Terraform can interact with Software Defined Networks (SDNs) to automatically configure the network according to the needs of the applications running in it. This lets you move from a ticket-based workflow to an automated one, reducing deployment times.
You can use Terraform to codify the configuration for software defined networks.
Terraform can then use this configuration to automatically set up and modify settings by interfacing with the control layer. This allows the configuration to be
versioned and changes to be automated. For example, you can [use Terraform to configure AWS VPC](https://registry.terraform.io/providers/hashicorp/aws/latest/docs/resources/vpc).
For example, when a service registers with [HashiCorp Consul](https://www.consul.io/), [Consul-Terraform-Sync](https://www.consul.io/docs/nia) can automatically generate Terraform configuration to expose appropriate ports and adjust network settings for any SDN that has an associated Terraform provider. Network Infrastructure Automation (NIA) allows you to safely approve the changes that your applications require, without having to manually translate tickets from developers into the changes you think their applications need.
## Resource Schedulers
### Resources
In large-scale infrastructures, static assignment of applications to machines
becomes increasingly challenging. To solve that problem, there are a number
of schedulers like Borg, Mesos, YARN, and Kubernetes. These can be used to
dynamically schedule Docker containers, Hadoop, Spark, and many other software
tools.
Try the [Consul-Terraform-Sync Run Modes and Status Inspection ](https://learn.hashicorp.com/tutorials/consul/consul-terraform-sync-run-and-inspect?in=consul/network-infrastructure-automation) tutorial on HashiCorp Learn to learn the different run modes available with Consul-Terraform-Sync, how to monitor the task status, and how to locate or store the Terraform state files in the Consul backend.
Terraform is not limited to physical providers like AWS. Resource schedulers
can be treated as a provider, enabling Terraform to request resources from them.
This allows Terraform to be used in layers: to setup the physical infrastructure
running the schedulers as well as provisioning onto the scheduled grid.
## Kubernetes
Kubernetes is an open-source workload scheduler for containerized applications. Terraform enables you to both deploy the Kubernetes cluster and manage its resources (e.g., pods, deployments, services, etc.). You can also use the [Kubernetes Operator for Terraform](https://github.com/hashicorp/terraform-k8s) to manage cloud and on-prem infrastructure through a Kubernetes custom resource definition (CRD) and Terraform Cloud.
### Resources
- Try the [Manage Kubernetes Resources via Terraform](https://learn.hashicorp.com/tutorials/terraform/kubernetes-provider?in=terraform/kubernetes) tutorial on HashiCorp Learn. You will use Terraform to schedule and expose a NGINX deployment on a Kubernetes cluster.

- - - - - - -

From the Terraform passage above, extract word for word the stretch that begins at "Try the [Consul-Terraform-Sync" and stops after "the scheduled grid.".

Collected data

- - - - - - -

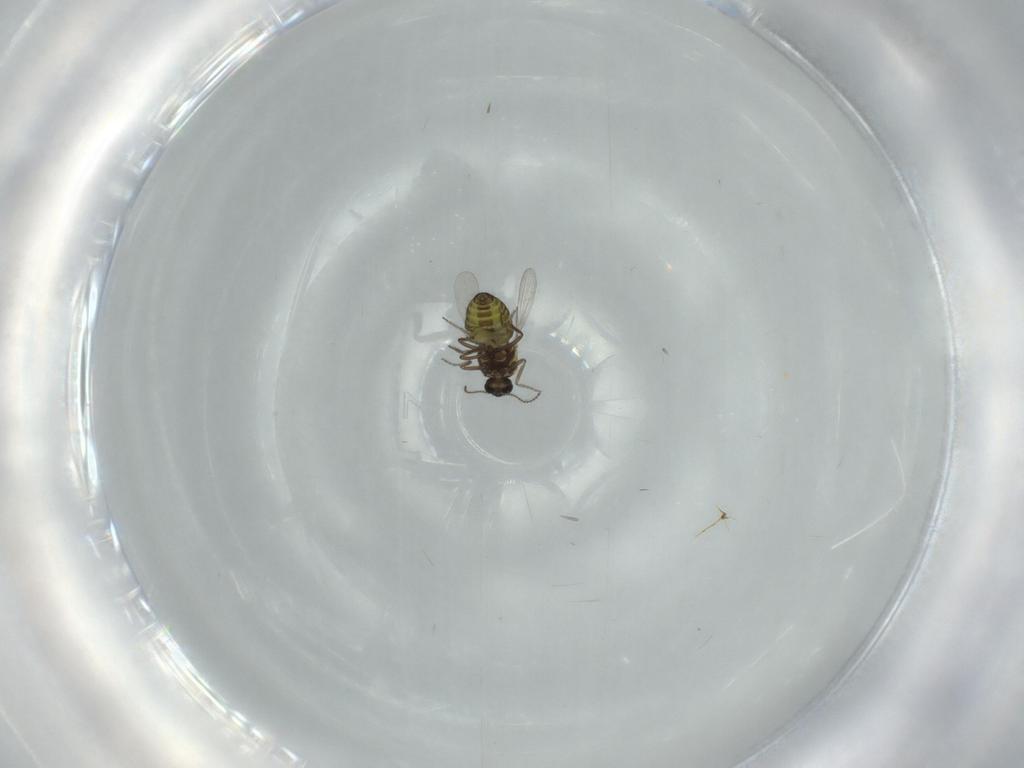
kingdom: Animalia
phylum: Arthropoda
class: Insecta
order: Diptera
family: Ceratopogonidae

- - - - - - -

Answer for this exercise:
Try the [Consul-Terraform-Sync Run Modes and Status Inspection ](https://learn.hashicorp.com/tutorials/consul/consul-terraform-sync-run-and-inspect?in=consul/network-infrastructure-automation) tutorial on HashiCorp Learn to learn the different run modes available with Consul-Terraform-Sync, how to monitor the task status, and how to locate or store the Terraform state files in the Consul backend.
Terraform is not limited to physical providers like AWS. Resource schedulers
can be treated as a provider, enabling Terraform to request resources from them.
This allows Terraform to be used in layers: to setup the physical infrastructure
running the schedulers as well as provisioning onto the scheduled grid.